The fund aims to generate a return that exceeds the cash deposit rate while minimising downside risk.

Markov Balanced Fund

The Fund aims to deliver superior risk-adjusted returns targeting CPI + 5% per annum (after fees), through active, diversified, and data-enhanced portfolio construction — with an emphasis on capital preservation and consistent real growth.

Investment Strategy

A multi-strategy, AI-assisted approach combining systematic asset-allocation signals from Hidden Markov Models with fundamental analysis and ESG integration. The Fund seeks to generate CPI + 3–6% returns above cash (after fees) across market cycles, allocating dynamically across equities, bonds, property, and global assets to optimise return asymmetry and mitigate downside risk.

Investment Policy

The Fund targets CPI + 5% over time while aiming to minimise absolute loss. It uses an AI- and machine-learning–enhanced investment process to allocate across cash, fixed income, listed property and equities, both locally and globally. The portfolio may invest in listed and unlisted instruments, as well as collective investment schemes and ETFs, including offshore exposures where regulatory standards are appropriate. Derivatives may be used for efficient portfolio management and risk mitigation. The Fund is managed in accordance with Regulation 28 of the Pension Funds Act.
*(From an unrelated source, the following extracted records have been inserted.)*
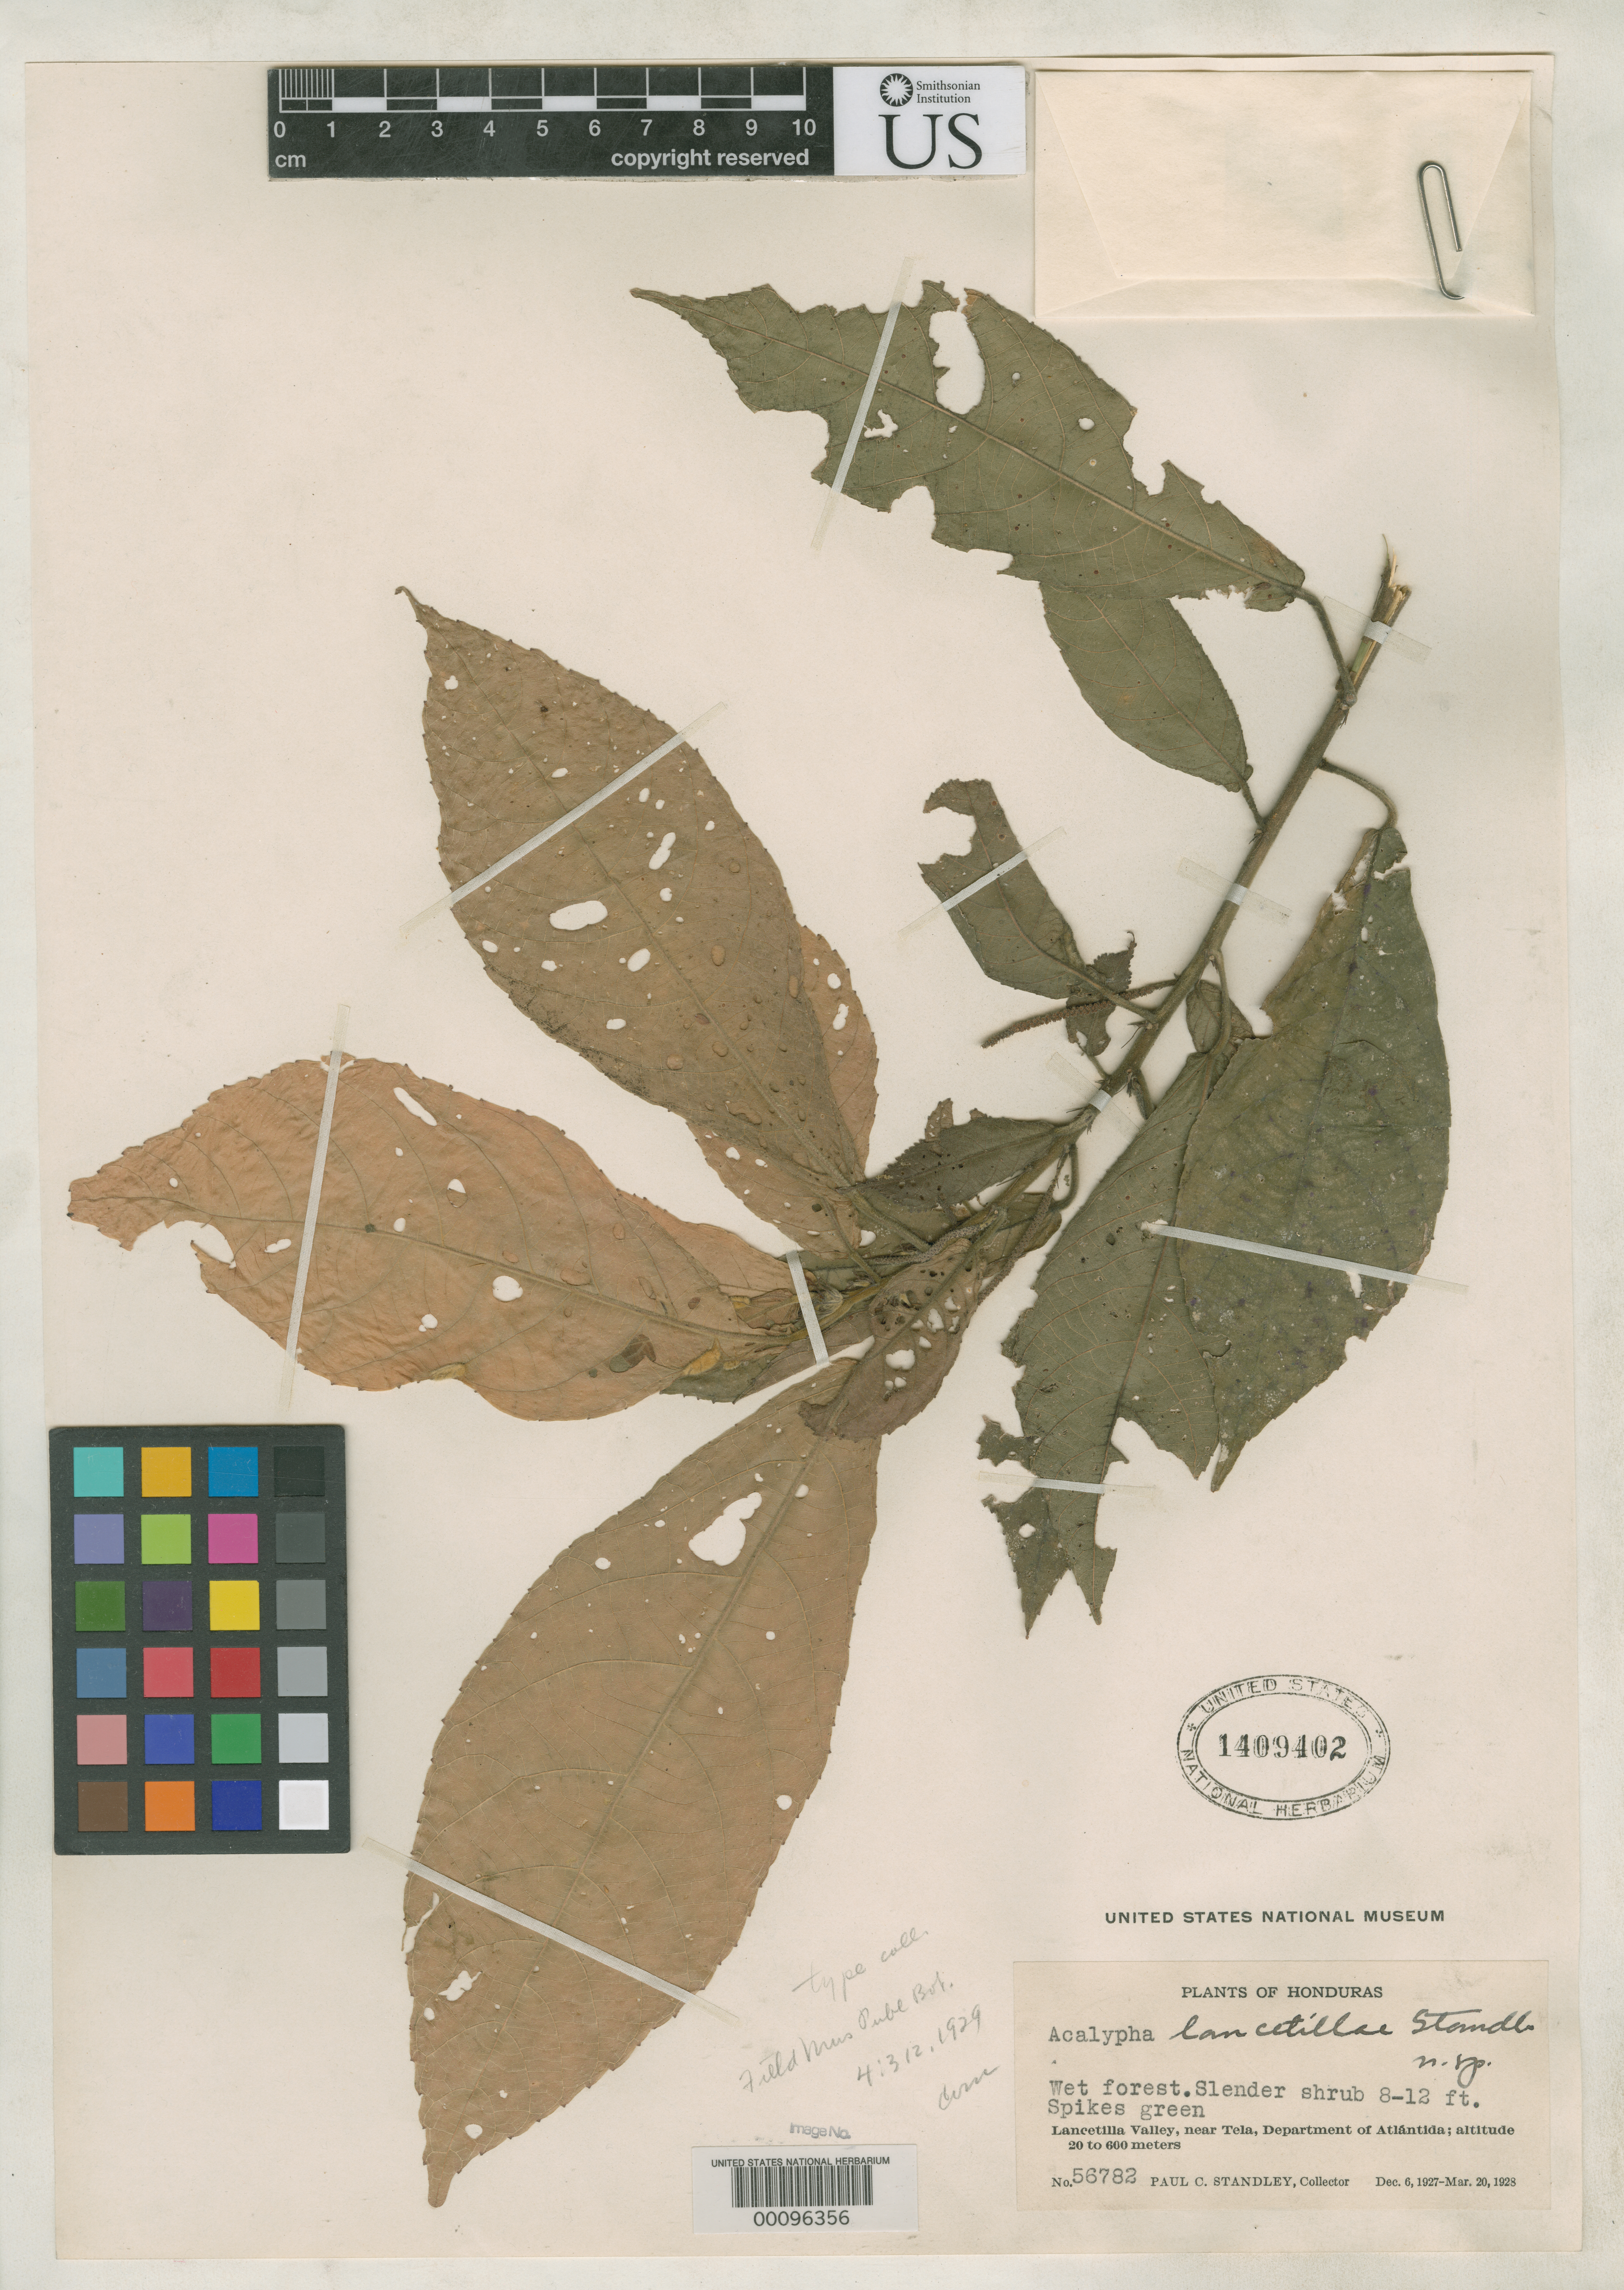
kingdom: Plantae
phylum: Tracheophyta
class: Magnoliopsida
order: Malpighiales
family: Euphorbiaceae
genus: Acalypha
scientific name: Acalypha lancetillae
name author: Standl.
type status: Isotype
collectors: P. C. Standley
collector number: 56782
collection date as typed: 13 Mar 1928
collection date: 1928-03-13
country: Honduras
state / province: Atlántida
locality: Lancetilla Valley, near Tela.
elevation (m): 600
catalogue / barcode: US 1409402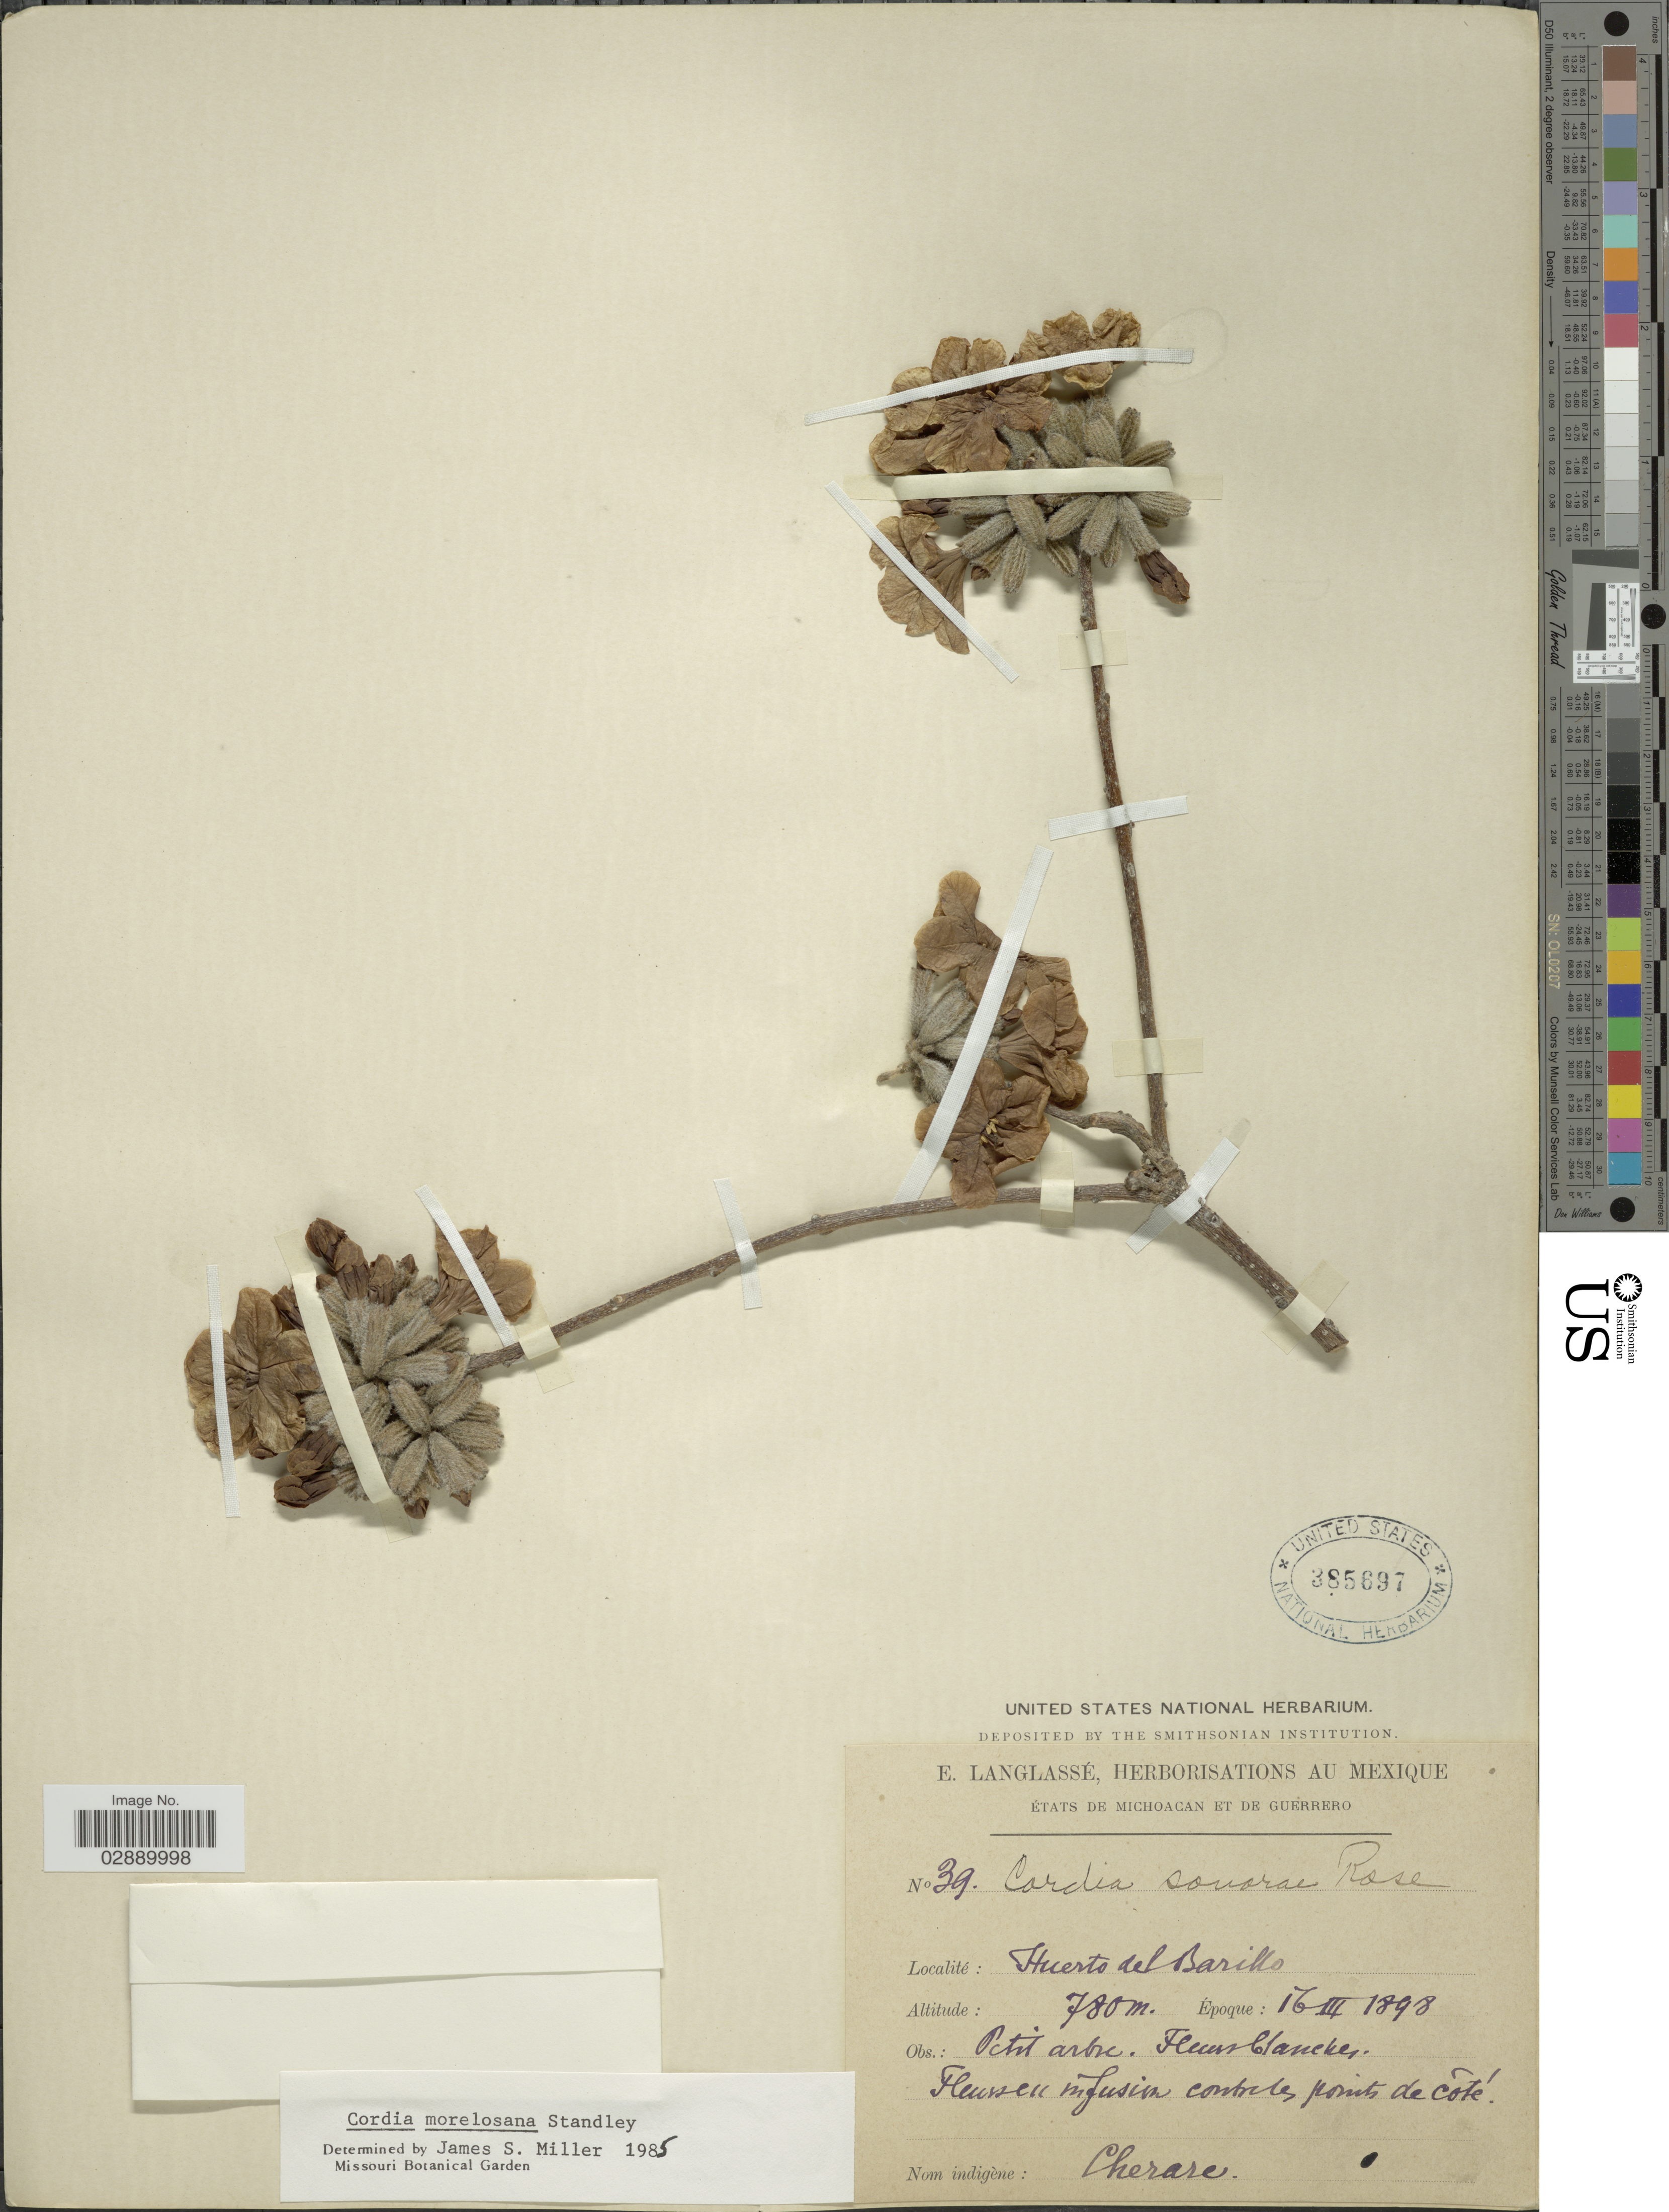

Asset allocation may be varied in response to market conditions, and the manager reserves the right to close and reopen the Fund to new investors to protect mandate integrity.

Risk Profile

Moderate-Aggressive / Medium-High

Generally, these portfolios hold more equity exposure than lower risk profiled portfolios, which means they tend to carry more volatility. Expected potential long-term returns could be higher than other risk profiles, but potential losses of capital could also be higher.